Logo
🔍

Maleachi 1 VB

Gods liefde voor het volk Israël

1. De boodschap van de Heer, het woord betreffende Israël, door de dienst van Maleachi.

2. "Ik heb jullie altijd liefgehad, zegt de Heer. Maar jullie zeggen: 'Waarmee hebt U ons uw liefde dan getoond?' Ezau was toch Jakobs broer? zegt de Heer. Toch hield Ik van Jakob,

3. maar Ezau heb Ik gehaat en Ik heb zijn bergen veranderd in een wildernis en zijn gebied aan de jakhalzen van de woestijn gegeven.

4. Edom zegt: 'We zijn wel verslagen, maar we zullen de puinhopen weer opbouwen.' Maar dit zegt de Heer van de hemellegers: Wat zij opbouwen, breek Ik weer af. Men zal hen 'Goddeloos land' noemen, en 'Volk waarop voor eeuwig de toorn van de Heer rust.'

Israël heeft geen ontzag voor God

5. Jullie zullen het met eigen ogen zien en zeggen: 'De Heer is groot, ook buiten Israëls grenzen!' "

6. "Een zoon heeft ontzag voor zijn vader en een knecht heeft ontzag voor zijn heer. Maar als Ik jullie Vader ben, waar is dan jullie ontzag voor Mij? En als Ik jullie Heer ben, waar is dan jullie eerbied voor Mij? zegt de Heer van de hemellegers tegen jullie, priesters, die mijn naam minachten. En jullie durven te zeggen: 'Waarmee tonen wij dan minachting voor uw naam?'

7. Jullie offeren verwerpelijk voedsel op mijn altaar. En jullie durven Mij te vragen: 'Waarmee verwerpen we U dan?' Hiermee, dat jullie zeggen: 'De tafel van de Heer doet er niet toe.'

8. Want als jullie een blind dier aanbieden als offer, is dat dan geen kwaad? En als jullie een kreupel of ziek dier aanbieden, is dat dan niet erg?#1:8 zie Lev 22:20 Probeer dat je landvoogd eens aan te bieden! Zou hij je dan goedgezind zijn, zou hij je willen ontvangen? zegt de Heer van de hemellegers.

9. En nu Gods gunst afsmeken: 'Laat Hij ons genadig zijn!' Maar als jullie zulke dingen doen, zou Hij jullie dan goedgezind zijn? zegt de Heer van de hemellegers.

10. Sloot iemand van jullie de deuren [van de tempel] maar, zodat jullie niet meer tevergeefs het vuur op het altaar aansteken.
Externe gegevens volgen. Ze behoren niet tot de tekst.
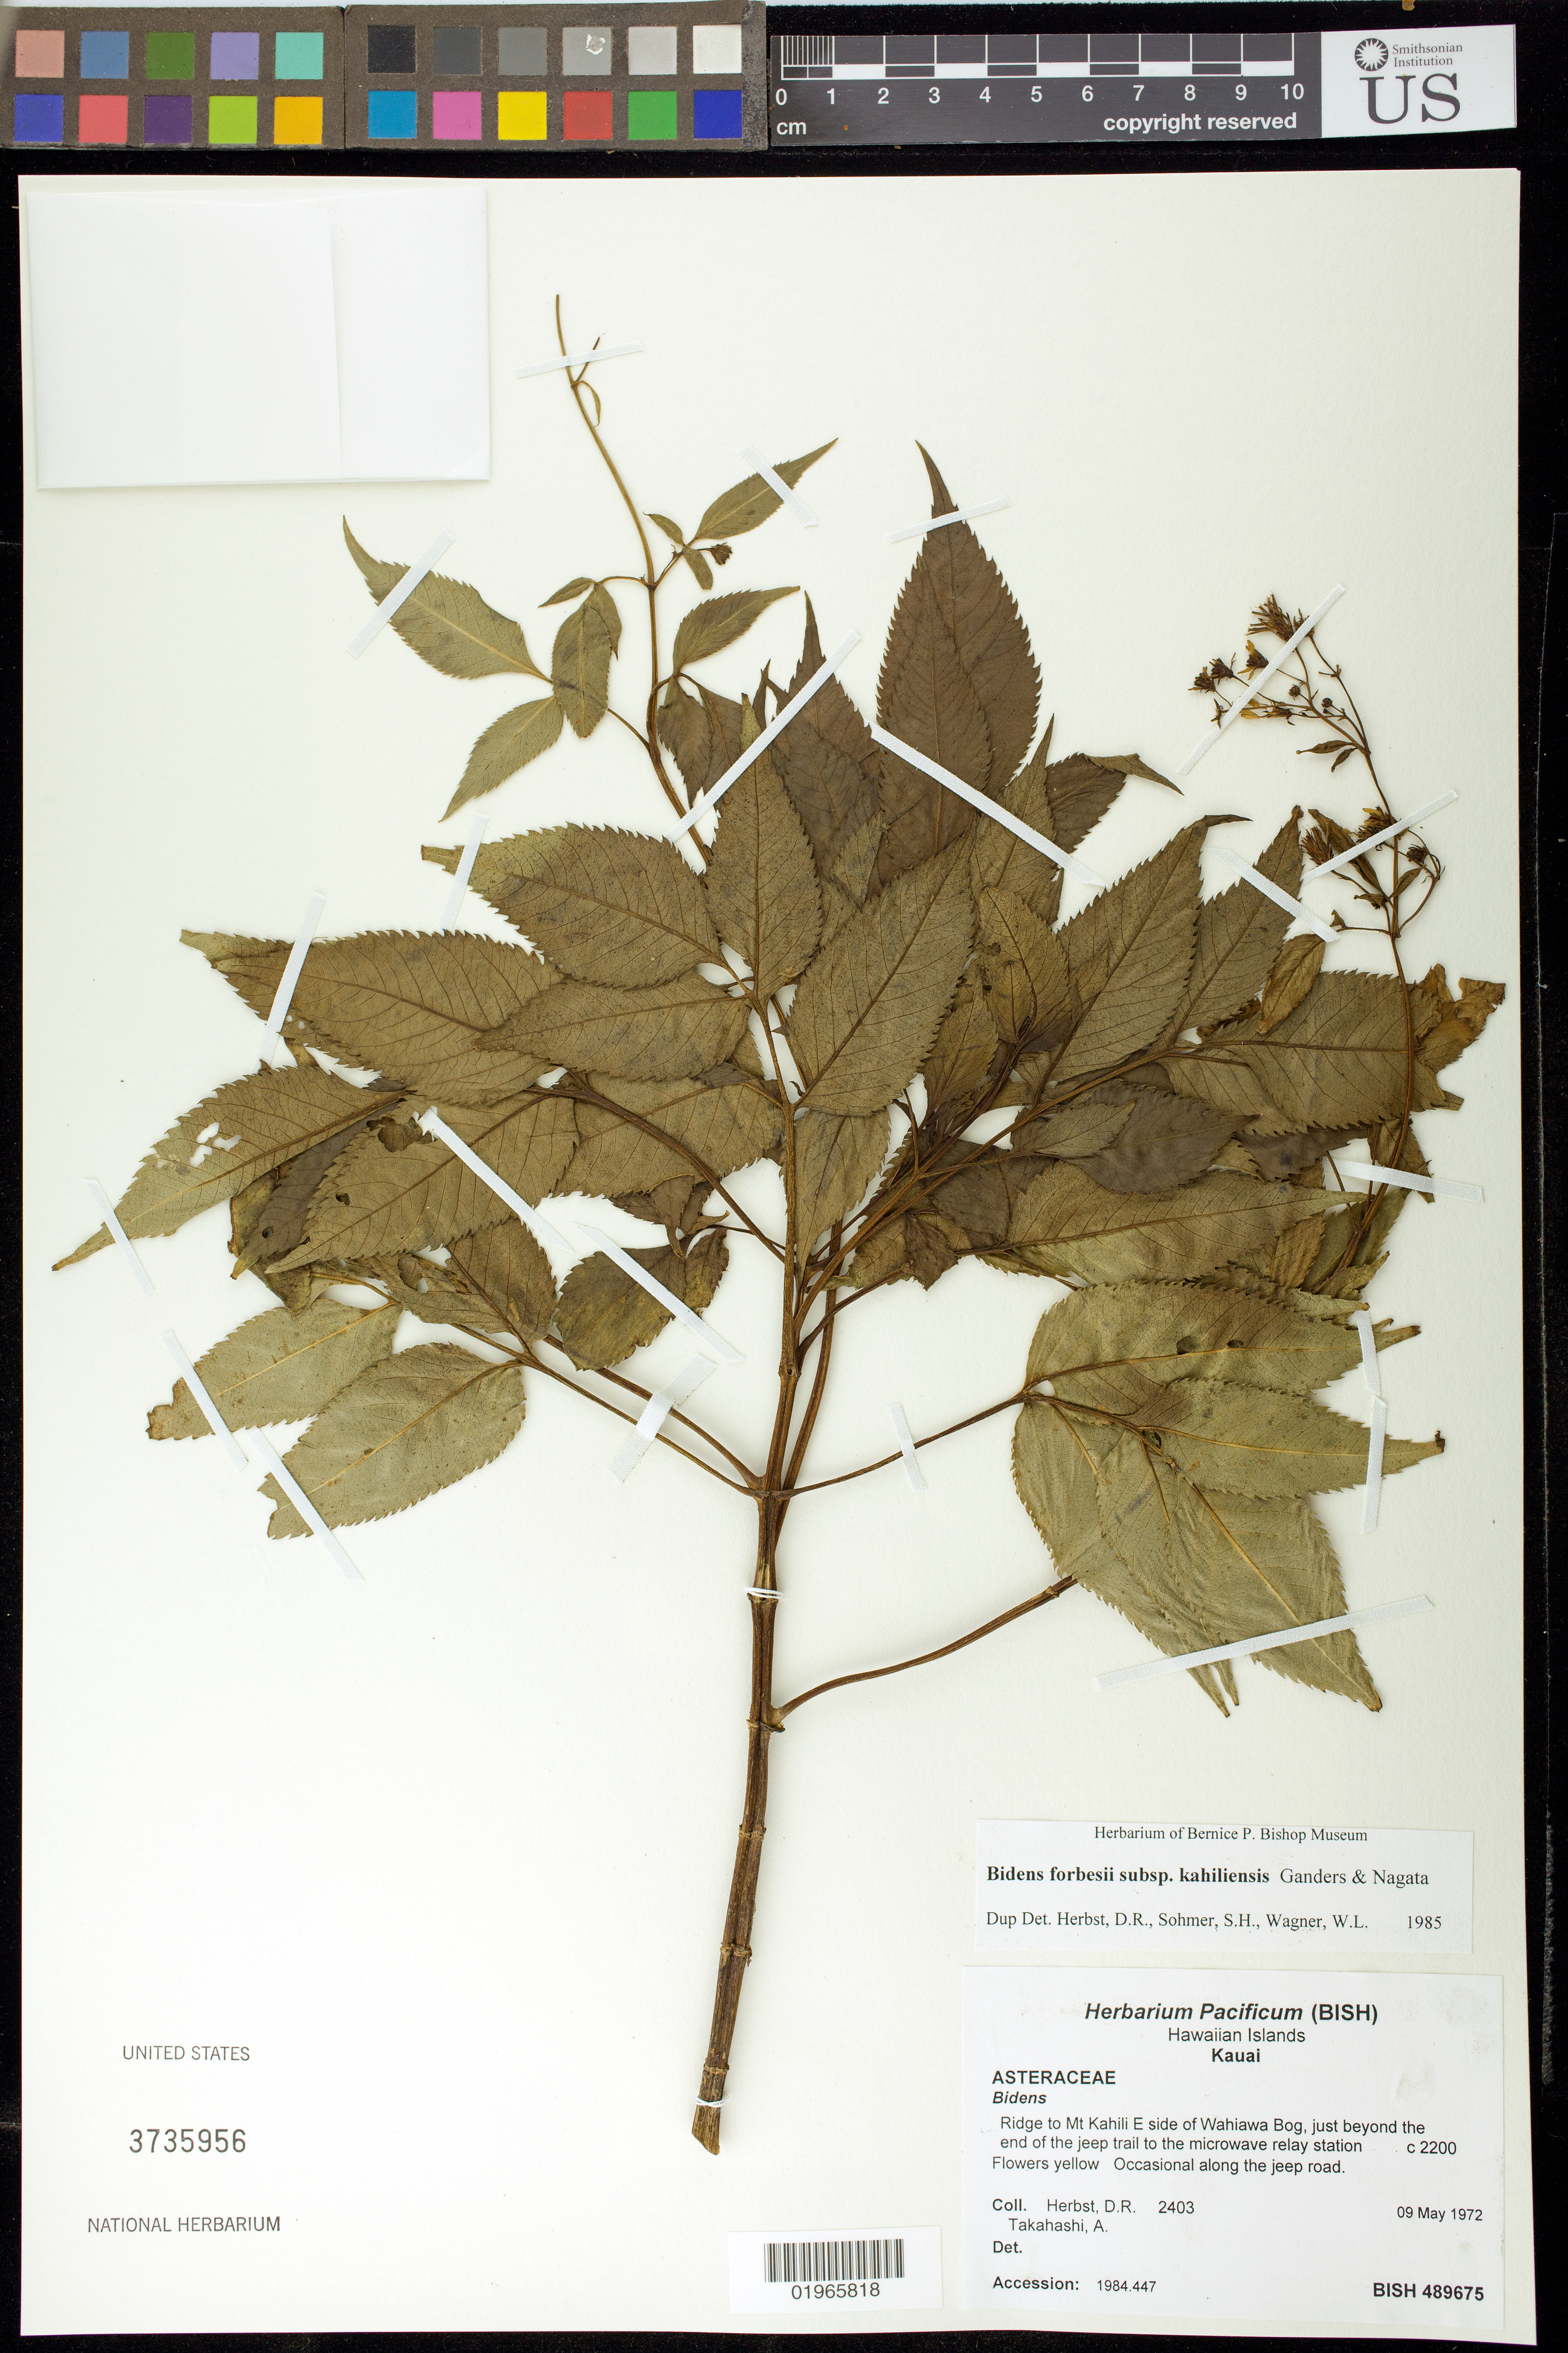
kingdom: Plantae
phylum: Tracheophyta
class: Magnoliopsida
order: Asterales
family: Asteraceae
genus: Bidens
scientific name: Bidens forbesii subsp. kahiliensis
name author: Ganders & Nagata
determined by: Herbst, D. R.; Sohmer, S. H.; Wagner, W. L.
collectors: D. R. Herbst & A. Takahashi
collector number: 2403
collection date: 1972-05-09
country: United States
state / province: Hawaii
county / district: Kauai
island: Kaua'i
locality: Ridge to Mt. Kahili, E side of Wahiawa Bog, just beyond the end of the jeep trail to the microwave relay station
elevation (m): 671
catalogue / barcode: US 3735956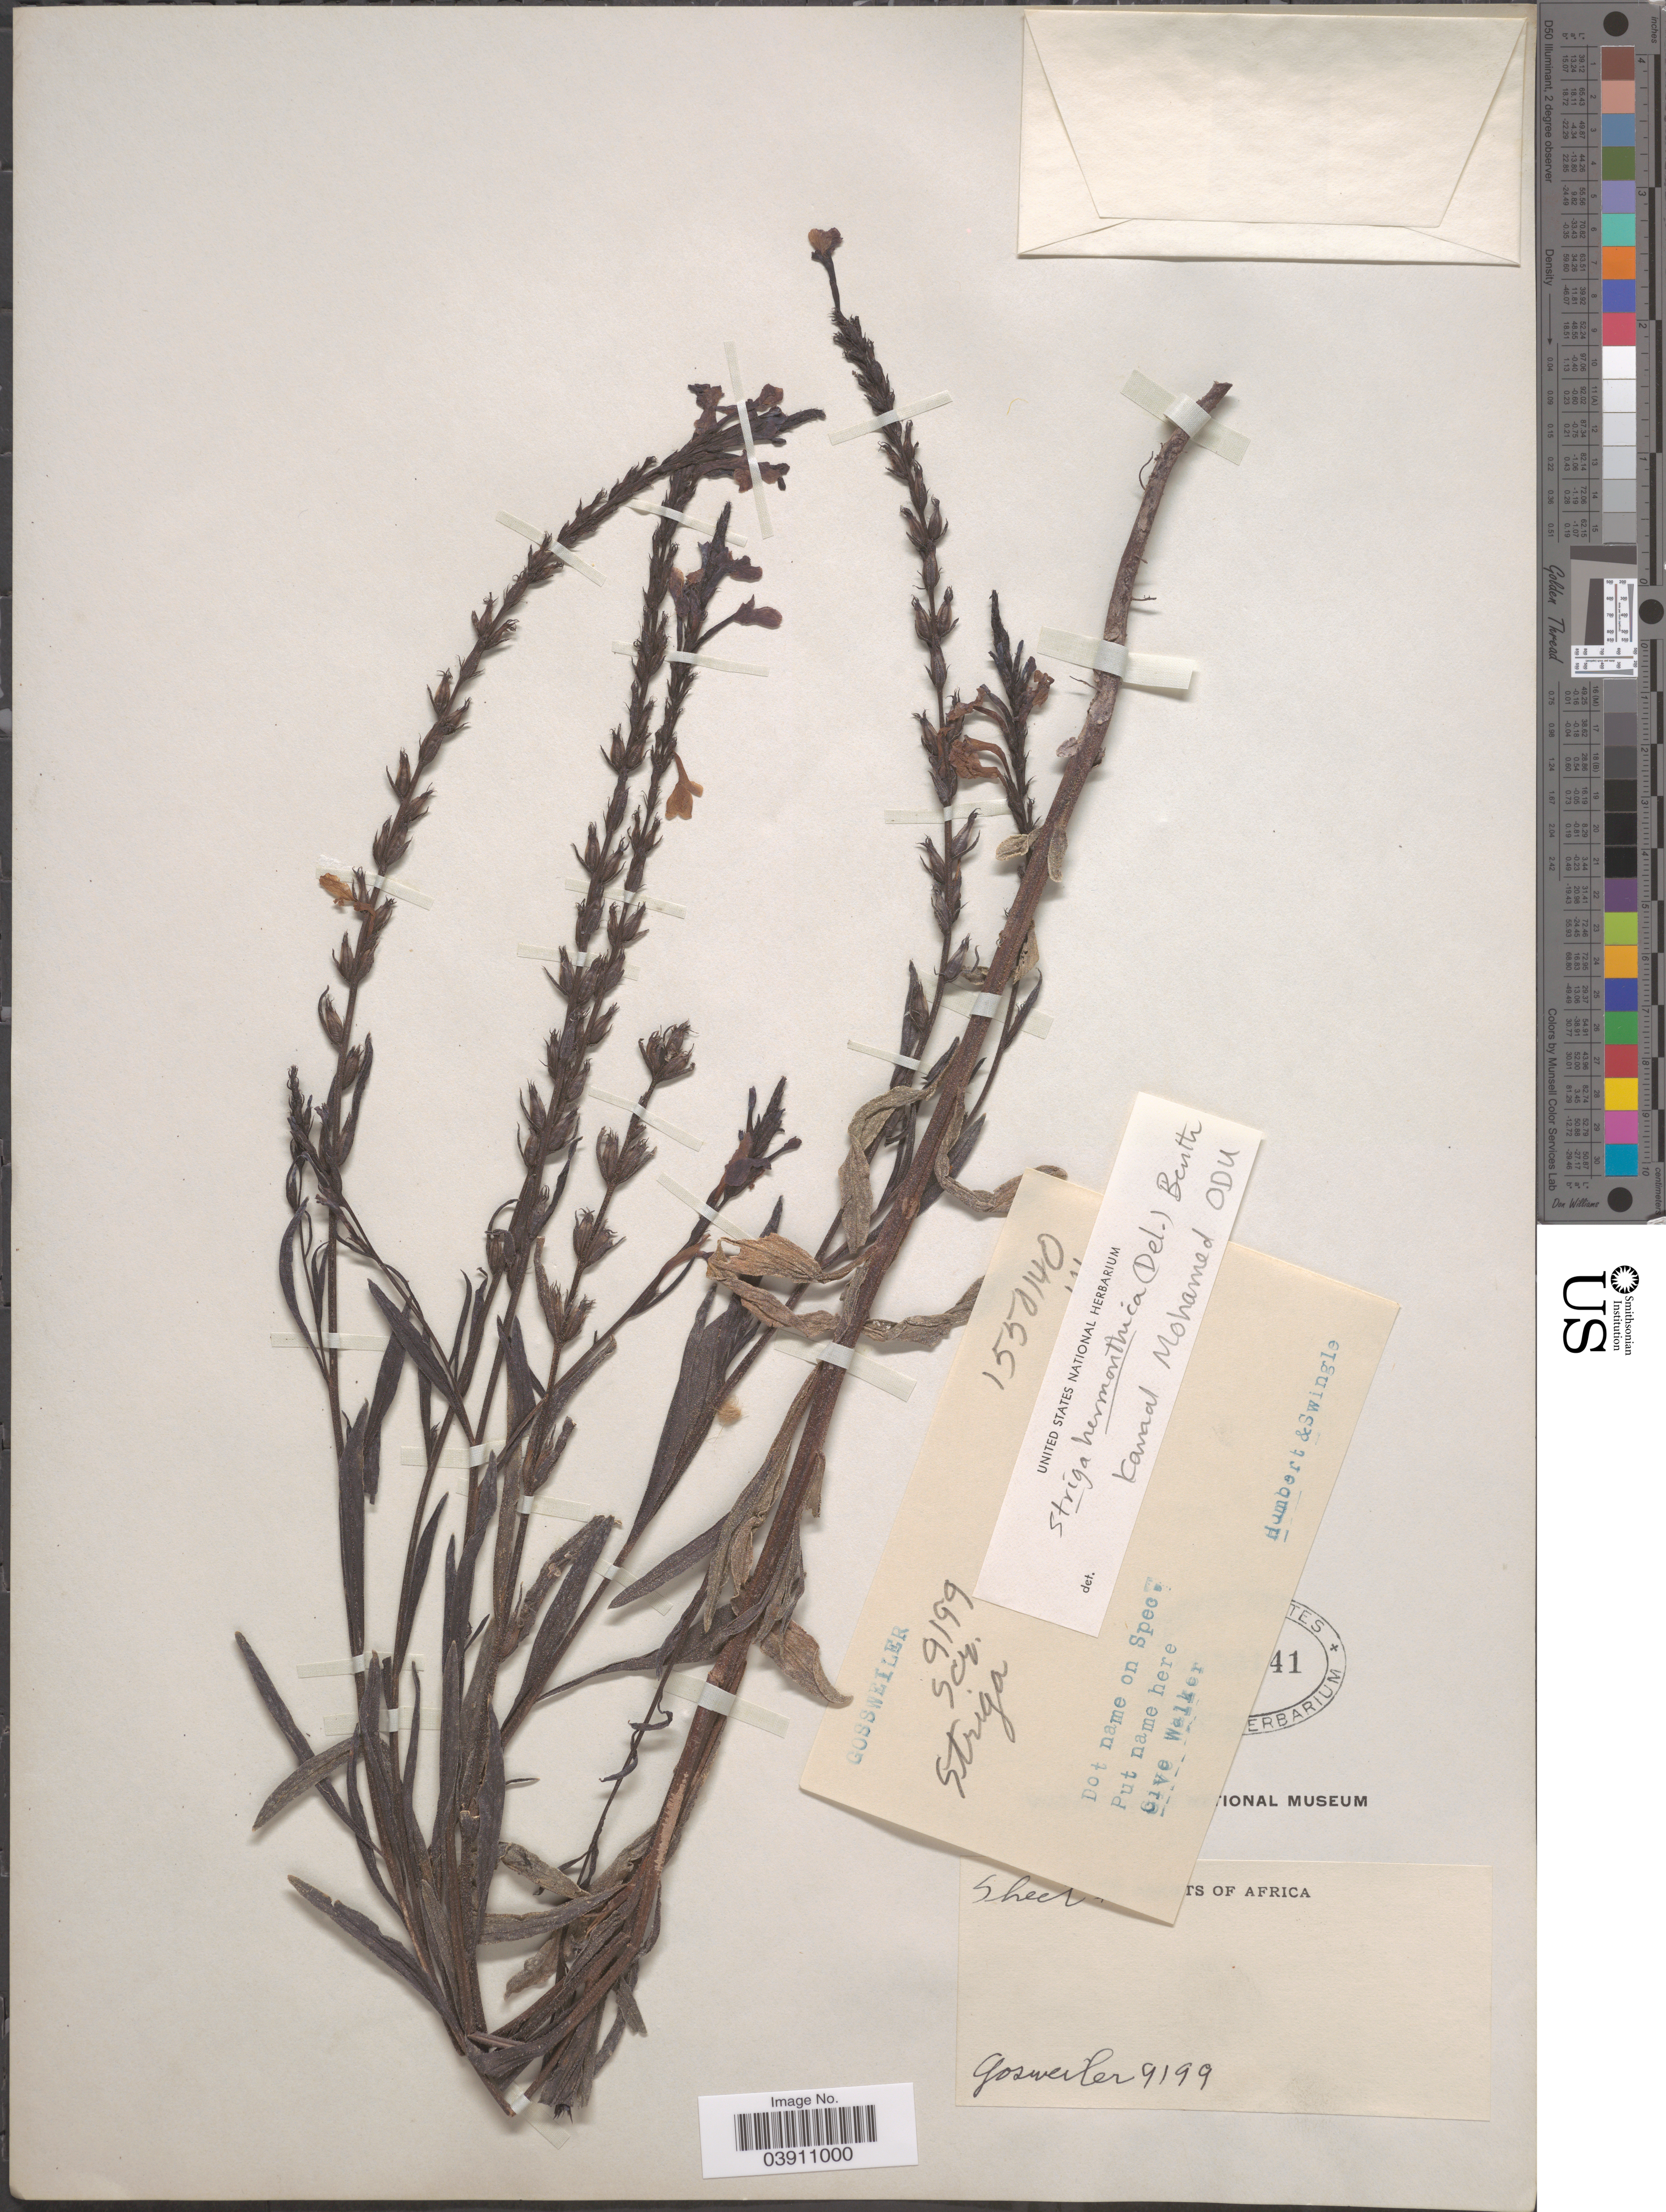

Want Ik schep geen vreugde in jullie, zegt de Heer van de hemellegers, en de offers die jullie brengen neem Ik niet aan.

11. Want van waar de zon opgaat tot waar de zon ondergaat zal mijn naam groot zijn onder de volken. Op elke plaats zullen reukwerk en reine offers aan mijn naam geofferd worden, want onder de volken zal mijn naam groot zijn, zegt de Heer van de hemellegers.

12. Maar júllie onteren mijn naam door te zeggen: 'De tafel van de Heer mag onrein gemaakt worden en het voedsel dat daarop komt doet er niet toe.'

13. Jullie zeggen: 'Och, al die moeite!' en trekken je neus ervoor op, zegt de Heer van de hemellegers. Jullie brengen gestolen, kreupele en zieke dieren voor je offers. Zou Ik die van jullie aannemen? zegt de Heer.

14. Vervloekt is de bedrieger die in zijn kudde een mannetjesdier heeft en het aan de Heer belooft, maar vervolgens een slecht dier offert; want Ik ben een machtig Koning, zegt de Heer van de hemellegers, en de volken hebben groot ontzag voor mijn naam."

»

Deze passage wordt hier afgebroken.